BERLIN — Google, whose Street View mapping service has generated legal scrutiny in parts of Europe because of privacy concerns, won a partial victory Friday in Switzerland when the country’s highest court upheld Google’s right to film and document Swiss residential buildings with its technology.
The ruling, while requiring Google to adjust Street View to continue operating in Switzerland, leaves the service legally intact in a country with some of the strictest privacy safeguards in the world.
The Swiss case was the last one pending in Europe challenging the basic legality of Street View’s documentation methods, which had raised privacy concerns when Google’s cars started compiling street photos in 2007.
With the exception of Greece, European regulators and courts have allowed Google to roll out Street View in 25 countries in Europe, though often with restrictions.
In its ruling Friday, the Swiss Federal Supreme Court, the Bundesgericht, said Google did not have to guarantee 100 percent blurring of the faces of pedestrians, auto license plates and other identifying markers captured by Google’s Street View cars. The company, based in Mountain View, California, says its technology blurs faces and license plates in 99 percent of cases.

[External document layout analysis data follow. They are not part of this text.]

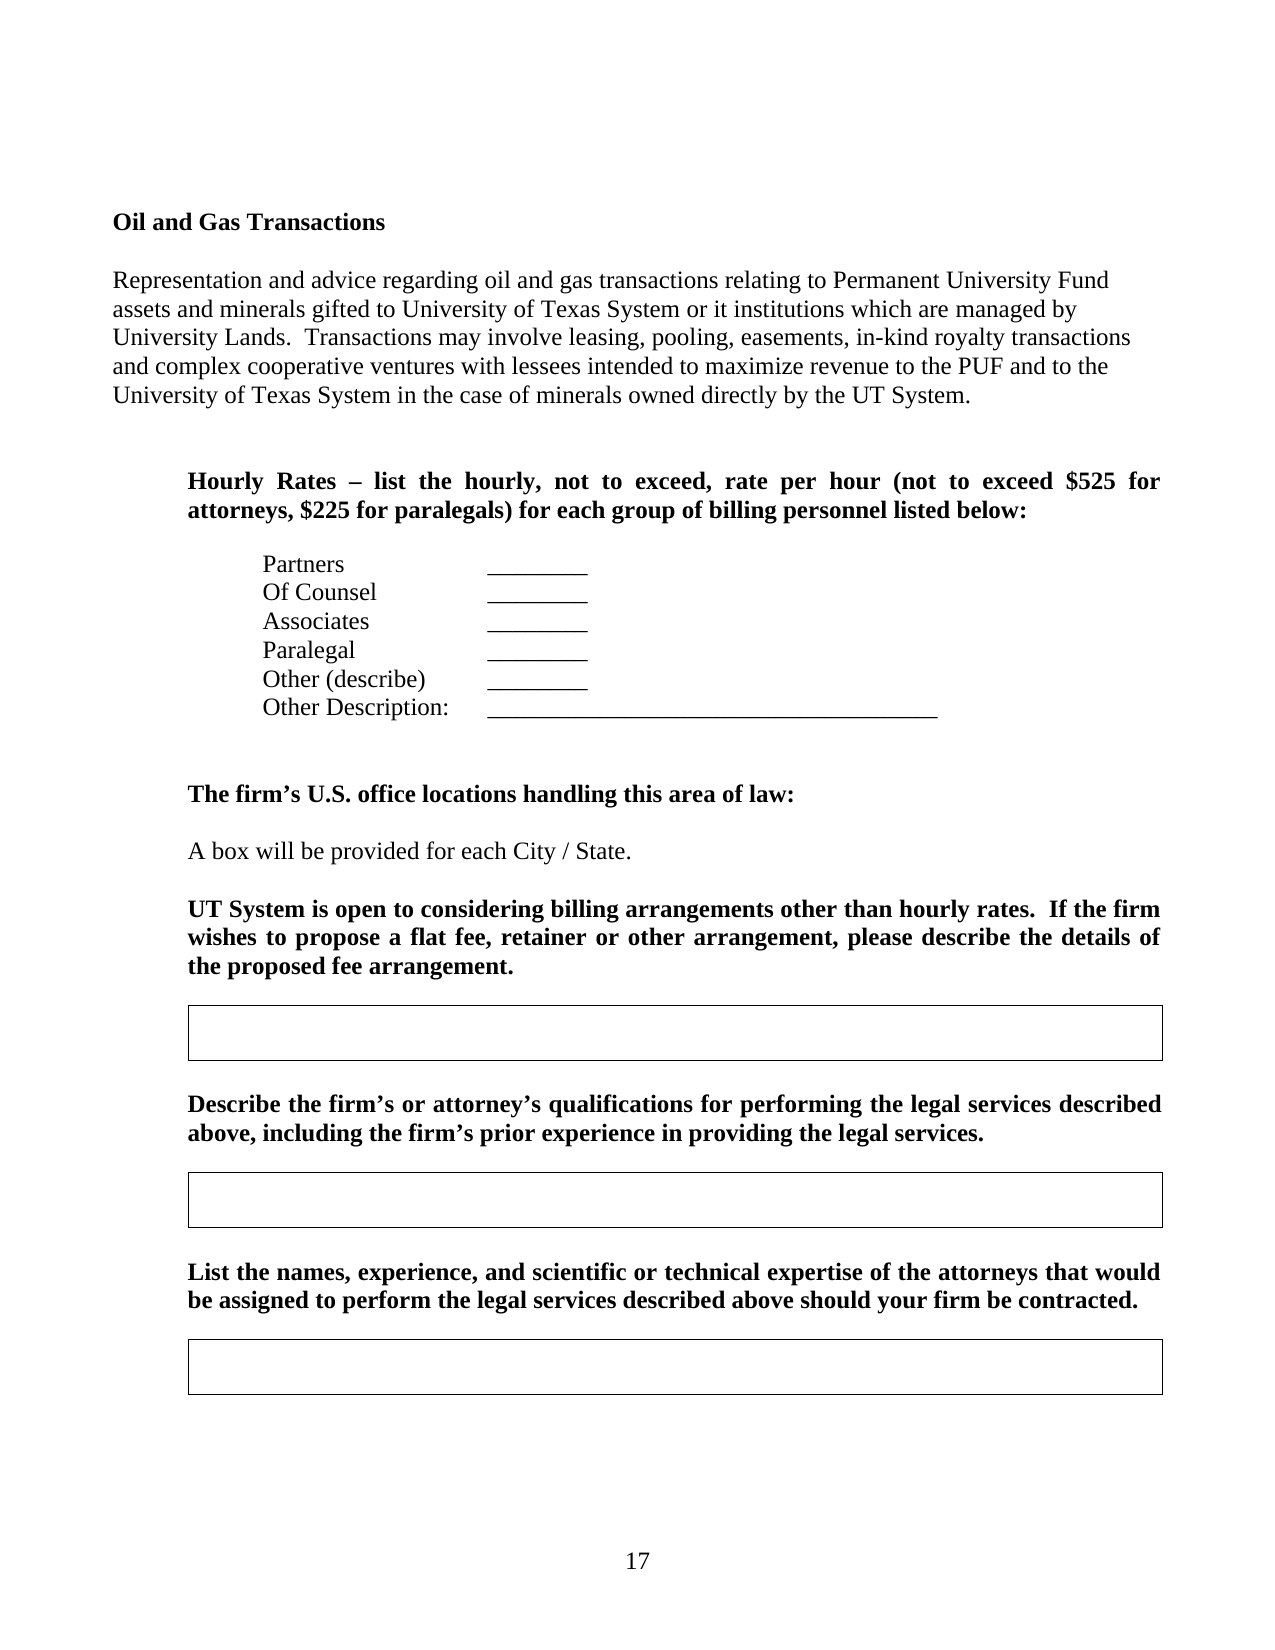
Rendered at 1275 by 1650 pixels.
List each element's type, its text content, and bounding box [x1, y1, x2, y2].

text Associates ________ [187, 606, 1162, 635]
text Representation and advice regarding oil and gas transactions relating to Permanent University Fund assets and minerals gifted to University of Texas System or it institutions which are managed by University Lands. Transactions may involve leasing, pooling, easements, in-kind royalty transactions and complex cooperative ventures with lessees intended to maximize revenue to the PUF and to the University of Texas System in the case of minerals owned directly by the UT System. [112, 265, 1162, 409]
table_header [189, 1006, 1162, 1060]
text UT System is open to considering billing arrangements other than hourly rates. If the firm wishes to propose a flat fee, retainer or other arrangement, please describe the details of the proposed fee arrangement. [187, 894, 1162, 980]
text A box will be provided for each City / State. [187, 836, 1162, 865]
text Other Description: ____________________________________ [187, 692, 1162, 750]
table_header [189, 1340, 1162, 1394]
text Of Counsel ________ [187, 577, 1162, 606]
text Other (describe) ________ [187, 664, 1162, 692]
table_header [189, 1173, 1162, 1227]
text Paralegal ________ [187, 635, 1162, 664]
text Hourly Rates – list the hourly, not to exceed, rate per hour (not to exceed $525 for attorneys, $225 for paralegals) for each group of billing personnel listed below: [187, 466, 1162, 524]
text Partners ________ [187, 549, 1162, 577]
text The firm’s U.S. office locations handling this area of law: [187, 779, 1162, 807]
text Oil and Gas Transactions [112, 207, 1162, 236]
text List the names, experience, and scientific or technical expertise of the attorneys that would be assigned to perform the legal services described above should your firm be contracted. [187, 1257, 1162, 1314]
text Describe the firm’s or attorney’s qualifications for performing the legal services described above, including the firm’s prior experience in providing the legal services. [187, 1089, 1162, 1147]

While the Swiss court sided with Google on the adequacy of its digital pixilation methods, the panel upheld several conditions demanded by the national regulator. Those conditions may require Google to lower the height of its Street View cameras to stop them from peering over garden walls and hedges, to completely blur out sensitive facilities like women’s shelters, prisons, retirement homes and schools, and to advise communities in advance of scheduled tapings.
“This was what I would call a typical Swiss legal compromise,” said Daniel Fischer, a privacy lawyer at the firm AFP Advokatur Fischer & Partner in Zurich. “Both sides got to keep face.”
Mr. Fischer said the legalities of Street View were more controversial for Swiss privacy lawyers than Swiss consumers, many of whom use the service.
Google introduced Street View in 2009 in Switzerland, where privacy is so closely guarded that many residents do not list their names on their front doors or mailboxes.
The national regulator had thrown the future of Street View into question in 2010 by demanding that Google’s pixilation technology function without error, 100 percent of the time. If the high court had sided with the regulator, Google could have had to withdraw Street View from Switzerland because it could not meet demands for absolute accuracy.
Peter Fleischer, Google’s global privacy counsel, said in a statement that the company would review the recommendations for adjusting its Street View procedures in Switzerland.
“We’re pleased the Swiss court has upheld a key part of our appeal, acknowledging that we have strong privacy controls in Street View,” Mr. Fleischer said.
Hanspeter Thür, the Swiss federal data protection and information commissioner, who filed the complaint against Google, said he was very happy with the ruling.
“It supports the core of our legal argument,” Mr. Thür said in a statement. “The High Court has also underlined that the anonymization of individuals through their public depiction in the Internet must take place under a strict set of requirements.”
Google employs several hundred workers at an office in Zurich, one of the largest it has outside the United States.
The company is still under intense scrutiny in Europe for its collection of private e-mail and Web traffic data from unsecured home Wi-Fi routers, which Google compiled with other equipment mounted on Street View cars and did not disclose in advance to privacy regulators.
German prosecutors in Hamburg and the Hamburg data protection supervisor are continuing to investigate the illegal collection of Internet data, but have been hindered in part by the refusal of the Google engineer responsible for the project, Marius Milner, who lives in Palo Alto, California, to speak publicly about the project.
Even in the United States, Mr. Milner refused to speak to Federal Communication Commission investigators, citing his Fifth Amendment right against self-incrimination. The F.C.C. in April fined Google $25,000 for refusing to cooperate with its investigation, but ruled that the company’s collection of unencrypted Wi-Fi data was legal.
Google also faces an antitrust investigation in Europe over its alleged abuse of dominance in the Internet search market. On Friday, the competition commissioner who is leading the inquiry gave Google an early July deadline to make compromises in the case or face formal charges, according to Bloomberg News.
“By early July, I expect to receive from Google concrete signs of their willingness to explore” a settlement, the commissioner, Joaquín Almunia, said during a speech, according to Bloomberg. If the proposals “turn out to be unsatisfactory, formal proceedings will continue through the adoption of a statement of objections.”
In late May, Mr. Almunia had asked Google for a proposal in the course of the next few weeks.